Dans le même temps, Saab s'envole de 22% à la Bourse de Stockholm.

L'armée de l'air brésilienne doit désormais ouvrir des négociations avec Saab pour finaliser sa commande. Le groupe suédois livrera 36 Gripen, pour un montant de 4,5 milliards de dollars (3,3 milliards d'euros), mais l'accord générera des milliards de dollars supplémentaires en livraisons futures et en contrats de service.

"Le Brésil a fait un choix économique avec l'avion suédois. Il va falloir que la France finisse par comprendre que le Rafale est trop cher et que la qualité de l'appareil n'entre pas dans les décisions actuellement. Avec ce nouvel échec, le contrat en Inde devient désormais crucial pour Dassault", commente un vendeur actions parisien.

Des négociations exclusives sont en cours avec l'Inde depuis janvier 2012 en vue d'un contrat géant de 126 avions qui pourrait aboutir en 2014. Le Rafale est également sur les rangs aux Emirats arabes unis, au Qatar et en Malaisie.

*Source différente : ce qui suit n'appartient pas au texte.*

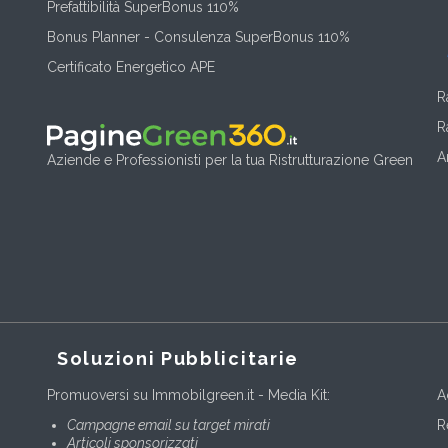
Prefattibilità SuperBonus 110%
Bonus Planner - Consulenza SuperBonus 110%
Certificato Energetico APE
R
R
A
Aziende e Professionisti per la tua Ristrutturazione Green
Soluzioni Pubblicitarie
Promuoversi su Immobilgreen.it - Media Kit:
A
Campagne email su target mirati
R
Articoli sponsorizzati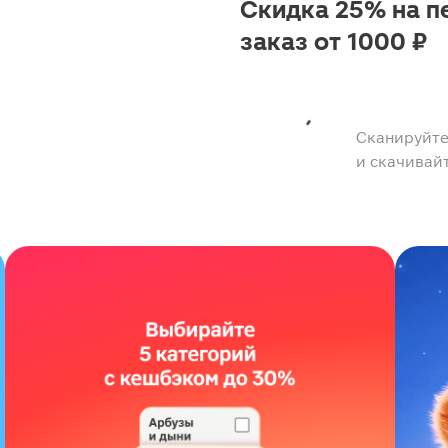
Скидка 25% на п
заказ от 1000 ₽
Сканируйте
и скачивай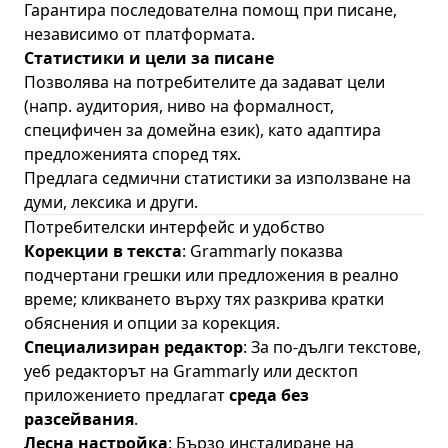
Гарантира последователна помощ при писане,
независимо от платформата.
Статистики и цели за писане
Позволява на потребителите да задават цели
(напр. аудитория, ниво на формалност,
специфичен за домейна език), като адаптира
предложенията според тях.
Предлага седмични статистики за използване на
думи, лексика и други.
Потребителски интерфейс и удобство
Корекции в текста
: Grammarly показва
подчертани грешки или предложения в реално
време; кликването върху тях разкрива кратки
обяснения и опции за корекция.
Специализиран редактор
: За по-дълги текстове,
уеб редакторът на Grammarly или десктоп
приложението предлагат
среда без
разсейвания
.
Лесна настройка
: Бързо инсталиране на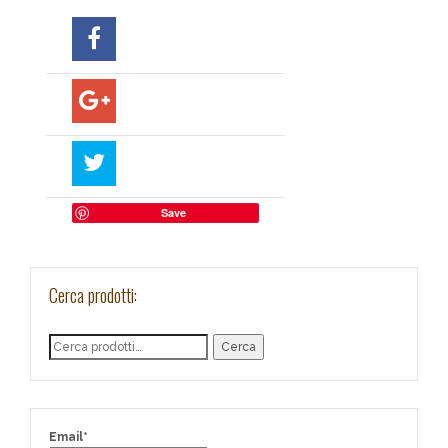
Save
Cerca prodotti:
Cerca
Email*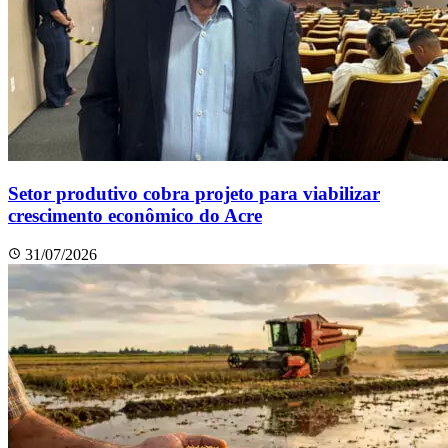
Setor produtivo cobra projeto para viabilizar
crescimento econômico do Acre
31/07/2026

Pour l'heure, l'armée française est la seule à utiliser l'avion de chasse dont la performance technologique est reconnue.

"Le Brésil n'était pas notre cible prioritaire", a dit sur Europe 1 le ministre français de la Défense, Jean-Yves Le Drian. "Nous avons de bonnes raisons de croire que sur l'Inde et sur le Golfe, il y aura bientôt des résultats."

Le choix du Brésil ne constitue toutefois pas uniquement une désillusion pour Dassault. L'américain Boeing était considéré comme le grand favori jusqu'aux révélations sur l'espionnage de la présidente brésilienne Dilma Rousseff par les Etats-Unis.